An Adaptive Framework for Autoregressive Forecasting in CFD Using Hybrid Modal Decomposition and Deep Learning
Rodrigo Abadía-Heredia, Manuel Lopez-Martin, Soledad Le Clainche
TL;DR
This work tackles the high computational burden of long-horizon CFD simulations by introducing a fully data-driven adaptive framework that stabilizes autoregressive deep-learning forecasts through iterative retraining on newly generated data. It combines proper orthogonal decomposition with a forecasting DL model (POD-DL) to predict POD coefficients, and employs an adaptive loop with initial and retraining data pools, transfer learning, and explicit speedup metrics such as PPE and TCS. The approach is validated on laminar and turbulent flow regimes, including a cylinder wake and an isothermal jet, achieving substantial cost reductions (up to 95%) while maintaining physical fidelity, though performance degrades when distribution shifts are not captured in retraining.

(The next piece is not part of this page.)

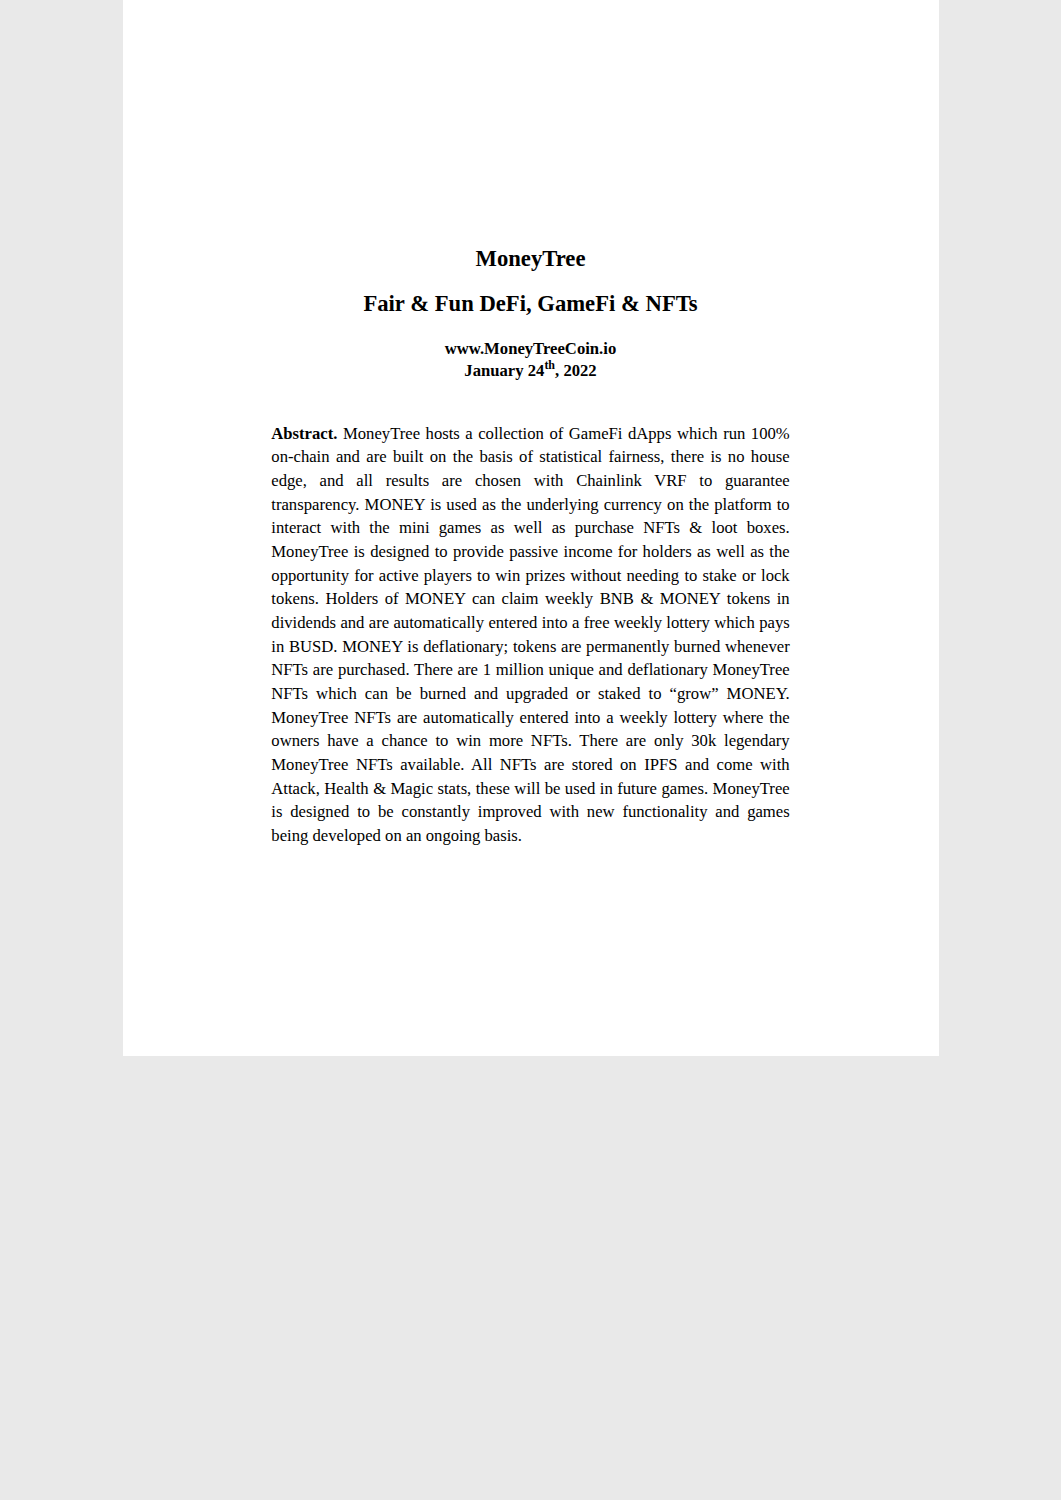MoneyTree
Fair & Fun DeFi, GameFi & NFTs
www.MoneyTreeCoin.io
January 24th, 2022
Abstract. MoneyTree hosts a collection of GameFi dApps which run 100% on-chain and are built on the basis of statistical fairness, there is no house edge, and all results are chosen with Chainlink VRF to guarantee transparency. MONEY is used as the underlying currency on the platform to interact with the mini games as well as purchase NFTs & loot boxes. MoneyTree is designed to provide passive income for holders as well as the opportunity for active players to win prizes without needing to stake or lock tokens. Holders of MONEY can claim weekly BNB & MONEY tokens in dividends and are automatically entered into a free weekly lottery which pays in BUSD. MONEY is deflationary; tokens are permanently burned whenever NFTs are purchased. There are 1 million unique and deflationary MoneyTree NFTs which can be burned and upgraded or staked to “grow” MONEY. MoneyTree NFTs are automatically entered into a weekly lottery where the owners have a chance to win more NFTs. There are only 30k legendary MoneyTree NFTs available. All NFTs are stored on IPFS and come with Attack, Health & Magic stats, these will be used in future games. MoneyTree is designed to be constantly improved with new functionality and games being developed on an ongoing basis.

The work provides a practical path toward accelerating CFD workflows with data-driven surrogates, supported by open-source code and a clear framework for adapting to evolving flow dynamics across diverse applications.
Abstract
This work presents, to the best of the authors' knowledge, the first generalizable and fully data-driven adaptive framework designed to stabilize deep learning (DL) autoregressive forecasting models over long time horizons, with the goal of reducing the computational cost required in computational fluid dynamics (CFD) simulations.The proposed methodology alternates between two phases: (i) predicting the evolution of the flow field over a selected time interval using a trained DL model, and (ii) updating the model with newly generated CFD data when stability degrades, thus maintaining accurate long-term forecasting. This adaptive retraining strategy ensures robustness while avoiding the accumulation of predictive errors typical in autoregressive models. The framework is validated across three increasingly complex flow regimes, from laminar to turbulent, demonstrating from 30 \% to 95 \% reduction in computational cost without compromising physical consistency or accuracy. Its entirely data-driven nature makes it easily adaptable to a wide range of time-dependent simulation problems. The code implementing this methodology is available as open-source and it will be integrated into the upcoming release of the ModelFLOWs-app.